Met het bestaan van de wijzigingsbevoegdheid in het bestemmingsplan mag de aanvaardbaarheid van de nieuwe bestemming binnen het gebied waarop de wijzigingsbevoegdheid betrekking heeft in beginsel als een gegeven worden beschouwd, indien is voldaan aan de bij het bestemmingsplan gestelde wijzigingsvoorwaarden. Artikel 3.1.6 lid 1 van het Besluit ruimtelijke ordening vereist wel dat bij een bestemmings-, wijzigings- of uitwerkingsplan wordt ingegaan op de omgevingsaspecten die hierdoor kunnen worden beïnvloed.

4.2.1 Bedrijven en milieuzonering

Bedrijven (of andere milieubelastende bedrijvigheid) in de directe omgeving van woningen of (andere) milieugevoelige gebieden kunnen daar (milieu)hinder vanwege geur, stof, geluid, gevaar en dergelijke veroorzaken. Ten behoeve van een goede ruimtelijke ordening, zoals dat uitgangspunt is van de Wet ruimtelijke ordening (Wro), is het waarborgen van voldoende afstand tussen bedrijven en woningen noodzakelijk. Er dient te worden aangetoond dat het planvoornemen geen belemmering vormt voor nabijgelegen functies.

Aan de hand van de VNG-publicatie 'Bedrijven en milieuzonering' (2009) kunnen de richtafstanden voor milieubelastende activiteiten worden bepaald. Het gebied kenmerkt zich als een agrarische omgeving. In de directe nabijheid van het plangebied is geen bedrijvigheid aanwezig dat eventuele belemmeringen kan veroorzaken.

In de nabijheid van het plangebied zijn woningen gelegen:

  • Naast het plangebied, aan de Burgemeester J. Zijpweg 23, bevindt zich een burgerwoning.
  • Aan de andere zijde van het Padlandbos, aan het Padland en het Bomenland zijn diverse burgerwoningen gesitueerd.
  • Aan de overzijde van de Burgemeester J. Zijpweg ligt een woonbuurt, waarbij 5 woningen aan de Burgemeester Honijkstraat in de buurt van het plangebied liggen.

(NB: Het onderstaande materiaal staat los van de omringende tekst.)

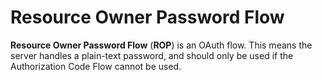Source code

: # Resource Owner Password Flow

**Resource Owner Password Flow** (**ROP**) is an OAuth flow. This means the server
handles a plain-text password, and should only be used if the Authorization Code
Flow cannot be used.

Het aanwezige tuinbouwbedrijf is aan de hand van de VNG-publicatie te classificeren als een categorie 2 bedrijf. Hiervoor geldt een grootste richtafstand van 30 m vanwege geluid.

De uitbreiding van de bedrijvigheid vindt aan de zuidzijde van het perceel plaats. Deze uitbreiding heeft echter voor de bedrijfsvoering op het gehele perceel gevolgen. De uitbreiding van de kassen aan de zuidzijde van het bedrijfsperceel hebben als doel om de bedrijfsactiviteiten, die nu op vier locaties plaatsvinden, op één perceel te concentreren. Deze concentratie maakt het mogelijk om de productie te mechaniseren en daarmee efficiënter te maken. In de huidige situatie vinden dagelijks circa vier transportbewegingen tussen de verschillende locaties plaats. Het gaat hier met name om transport van opgeplante bollen in broeibakken, lege broeibakken, lege plukbakken en plukbakken met bloemen. Met het concentreren van de bedrijvigheid op één perceel vallen deze transportbewegingen weg. Het planvoornemen heeft niet als gevolg dat nieuwe geluidproducerende installaties (zoals koelmotoren) worden geplaatst.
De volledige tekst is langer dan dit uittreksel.